Errore per difetto è l’“apofatismo o agnosticismo teologico”, che nega all’uomo ogni possibilità di conoscere e parlare di Dio; questa è la via della “equivocità” teologica, ossia, quando si vuol parlare di Dio o far teologia, si dicono solo cose equivoche o contraddittorie su di Lui ed allora sarebbe meglio tacere, dacché Dio è ineffabile, indicibile e inesprimibile.
L’errore per eccesso è la “univocità”, che rende la creatura della stessa sostanza di Dio (monismo panteista ascendente o discendente), che nulla ha a che vedere con il tomismo strettamente originario e anti-modernista.
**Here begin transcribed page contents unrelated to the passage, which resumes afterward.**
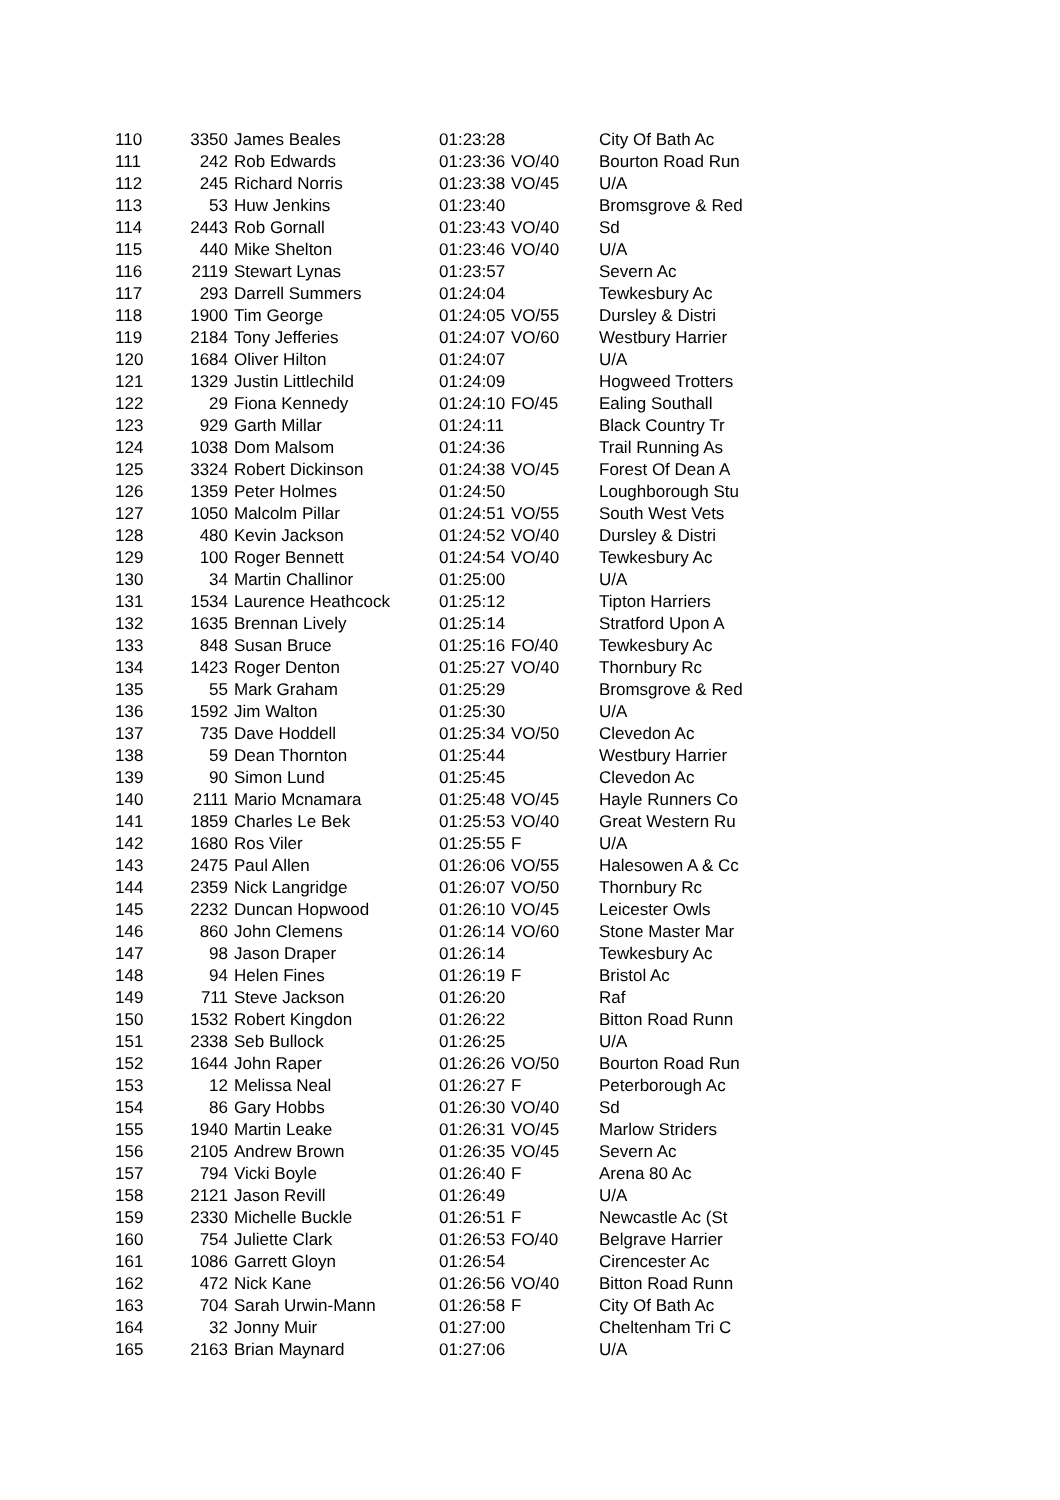| 110 | 3350 | James Beales | 01:23:28 | | City Of Bath Ac |
| 111 | 242 | Rob Edwards | 01:23:36 | VO/40 | Bourton Road Run |
| 112 | 245 | Richard Norris | 01:23:38 | VO/45 | U/A |
| 113 | 53 | Huw Jenkins | 01:23:40 | | Bromsgrove & Red |
| 114 | 2443 | Rob Gornall | 01:23:43 | VO/40 | Sd |
| 115 | 440 | Mike Shelton | 01:23:46 | VO/40 | U/A |
| 116 | 2119 | Stewart Lynas | 01:23:57 | | Severn Ac |
| 117 | 293 | Darrell Summers | 01:24:04 | | Tewkesbury Ac |
| 118 | 1900 | Tim George | 01:24:05 | VO/55 | Dursley & Distri |
| 119 | 2184 | Tony Jefferies | 01:24:07 | VO/60 | Westbury Harrier |
| 120 | 1684 | Oliver Hilton | 01:24:07 | | U/A |
| 121 | 1329 | Justin Littlechild | 01:24:09 | | Hogweed Trotters |
| 122 | 29 | Fiona Kennedy | 01:24:10 | FO/45 | Ealing Southall |
| 123 | 929 | Garth Millar | 01:24:11 | | Black Country Tr |
| 124 | 1038 | Dom Malsom | 01:24:36 | | Trail Running As |
| 125 | 3324 | Robert Dickinson | 01:24:38 | VO/45 | Forest Of Dean A |
| 126 | 1359 | Peter Holmes | 01:24:50 | | Loughborough Stu |
| 127 | 1050 | Malcolm Pillar | 01:24:51 | VO/55 | South West Vets |
| 128 | 480 | Kevin Jackson | 01:24:52 | VO/40 | Dursley & Distri |
| 129 | 100 | Roger Bennett | 01:24:54 | VO/40 | Tewkesbury Ac |
| 130 | 34 | Martin Challinor | 01:25:00 | | U/A |
| 131 | 1534 | Laurence Heathcock | 01:25:12 | | Tipton Harriers |
| 132 | 1635 | Brennan Lively | 01:25:14 | | Stratford Upon A |
| 133 | 848 | Susan Bruce | 01:25:16 | FO/40 | Tewkesbury Ac |
| 134 | 1423 | Roger Denton | 01:25:27 | VO/40 | Thornbury Rc |
| 135 | 55 | Mark Graham | 01:25:29 | | Bromsgrove & Red |
| 136 | 1592 | Jim Walton | 01:25:30 | | U/A |
| 137 | 735 | Dave Hoddell | 01:25:34 | VO/50 | Clevedon Ac |
| 138 | 59 | Dean Thornton | 01:25:44 | | Westbury Harrier |
| 139 | 90 | Simon Lund | 01:25:45 | | Clevedon Ac |
| 140 | 2111 | Mario Mcnamara | 01:25:48 | VO/45 | Hayle Runners Co |
| 141 | 1859 | Charles Le Bek | 01:25:53 | VO/40 | Great Western Ru |
| 142 | 1680 | Ros Viler | 01:25:55 | F | U/A |
| 143 | 2475 | Paul Allen | 01:26:06 | VO/55 | Halesowen A & Cc |
| 144 | 2359 | Nick Langridge | 01:26:07 | VO/50 | Thornbury Rc |
| 145 | 2232 | Duncan Hopwood | 01:26:10 | VO/45 | Leicester Owls |
| 146 | 860 | John Clemens | 01:26:14 | VO/60 | Stone Master Mar |
| 147 | 98 | Jason Draper | 01:26:14 | | Tewkesbury Ac |
| 148 | 94 | Helen Fines | 01:26:19 | F | Bristol Ac |
| 149 | 711 | Steve Jackson | 01:26:20 | | Raf |
| 150 | 1532 | Robert Kingdon | 01:26:22 | | Bitton Road Runn |
| 151 | 2338 | Seb Bullock | 01:26:25 | | U/A |
| 152 | 1644 | John Raper | 01:26:26 | VO/50 | Bourton Road Run |
| 153 | 12 | Melissa Neal | 01:26:27 | F | Peterborough Ac |
| 154 | 86 | Gary Hobbs | 01:26:30 | VO/40 | Sd |
| 155 | 1940 | Martin Leake | 01:26:31 | VO/45 | Marlow Striders |
| 156 | 2105 | Andrew Brown | 01:26:35 | VO/45 | Severn Ac |
| 157 | 794 | Vicki Boyle | 01:26:40 | F | Arena 80 Ac |
| 158 | 2121 | Jason Revill | 01:26:49 | | U/A |
| 159 | 2330 | Michelle Buckle | 01:26:51 | F | Newcastle Ac (St |
| 160 | 754 | Juliette Clark | 01:26:53 | FO/40 | Belgrave Harrier |
| 161 | 1086 | Garrett Gloyn | 01:26:54 | | Cirencester Ac |
| 162 | 472 | Nick Kane | 01:26:56 | VO/40 | Bitton Road Runn |
| 163 | 704 | Sarah Urwin-Mann | 01:26:58 | F | City Of Bath Ac |
| 164 | 32 | Jonny Muir | 01:27:00 | | Cheltenham Tri C |
| 165 | 2163 | Brian Maynard | 01:27:06 | | U/A |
● Invece secondo Dionigi, san Tommaso e la sana ragione sublimata dalla prima (S. Tommaso), seconda (Gaetano e Ferrariensis) e terza scolastica (Sanseverino, Liberatore, Zigliara, Gredt, Hugon, Garrigou-Lagrange, Tyn, Fabro e Mondin), i nomi di Dio, se sono “perfezioni pure”, si predicano di Lui per “analogia”[7], ossia in maniera sostanzialmente diversa e accidentalmente simile, vale a dire l’essere si trova in Dio in maniera formale ed eminente (Dio è realmente e infinitamente Essere), mentre l’essere si trova nelle creature in maniera formale o intrinseca e reale, ma imperfettamente e limitatamente (l’angelo, l’uomo, il cane, la pianta, il sasso esistono o hanno l’essere, ma in maniera limitata e imperfetta). Questa è la vera analogia tomistica.
Inoltre creature e Creatore si assomigliano solo relativamente al fatto di esistere (accidentalmente), mentre si diversificano sostanzialmente dacché l’Essere di Dio è infinito e incausato, mentre l’essere delle creature è causato e finito. Come si vede l’opposizione tra i due errori per eccesso e difetto (panteismo “univocista” o nichilismo teologico), che giacciono come due burroni, a destra e a sinistra, di un’altissima montagna, la quale si erge tra loro in medio et ad summum (nel giusto mezzo di altezza o “profondità” e non di mediocrità) e la verità (analogia in maniera formale ed eminente) è totale e irreconciliabile[8].
● Infatti l’errore panteista o della “univocità” tra Dio e creato, asserisce che la conoscenza e l’unione piena con Dio si raggiunge solo attraverso la natura umana, in virtù di una conoscenza intuitiva (ontologismo) e anche magica (gnosis, teurgia).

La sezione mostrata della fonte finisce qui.